YOUR TASK
Please format the lines below as a JSON list of strings, with one string per line and any blank lines omitted.

### MATERIAL FOR THIS TASK

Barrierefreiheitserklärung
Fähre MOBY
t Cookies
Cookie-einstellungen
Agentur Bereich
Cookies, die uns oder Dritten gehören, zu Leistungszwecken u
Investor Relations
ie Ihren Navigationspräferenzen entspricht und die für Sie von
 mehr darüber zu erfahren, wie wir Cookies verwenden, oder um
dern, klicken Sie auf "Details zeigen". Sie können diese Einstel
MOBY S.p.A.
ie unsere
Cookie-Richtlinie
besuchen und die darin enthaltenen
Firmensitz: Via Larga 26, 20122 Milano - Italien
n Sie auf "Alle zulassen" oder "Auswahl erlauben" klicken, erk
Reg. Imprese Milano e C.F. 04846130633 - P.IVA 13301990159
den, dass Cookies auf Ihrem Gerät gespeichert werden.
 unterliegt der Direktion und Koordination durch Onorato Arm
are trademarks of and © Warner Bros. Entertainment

######

OUTPUT FOR THIS TASK
[
  "Barrierefreiheitserklärung",
  "Fähre MOBY",
  "t Cookies",
  "Cookie-einstellungen",
  "Agentur Bereich",
  "Cookies, die uns oder Dritten gehören, zu Leistungszwecken u",
  "Investor Relations",
  "ie Ihren Navigationspräferenzen entspricht und die für Sie von",
  " mehr darüber zu erfahren, wie wir Cookies verwenden, oder um",
  "dern, klicken Sie auf \"Details zeigen\". Sie können diese Einstel",
  "MOBY S.p.A.",
  "ie unsere",
  "Cookie-Richtlinie",
  "besuchen und die darin enthaltenen",
  "Firmensitz: Via Larga 26, 20122 Milano - Italien",
  "n Sie auf \"Alle zulassen\" oder \"Auswahl erlauben\" klicken, erk",
  "Reg. Imprese Milano e C.F. 04846130633 - P.IVA 13301990159",
  "den, dass Cookies auf Ihrem Gerät gespeichert werden.",
  " unterliegt der Direktion und Koordination durch Onorato Arm",
  "are trademarks of and © Warner Bros. Entertainment"
]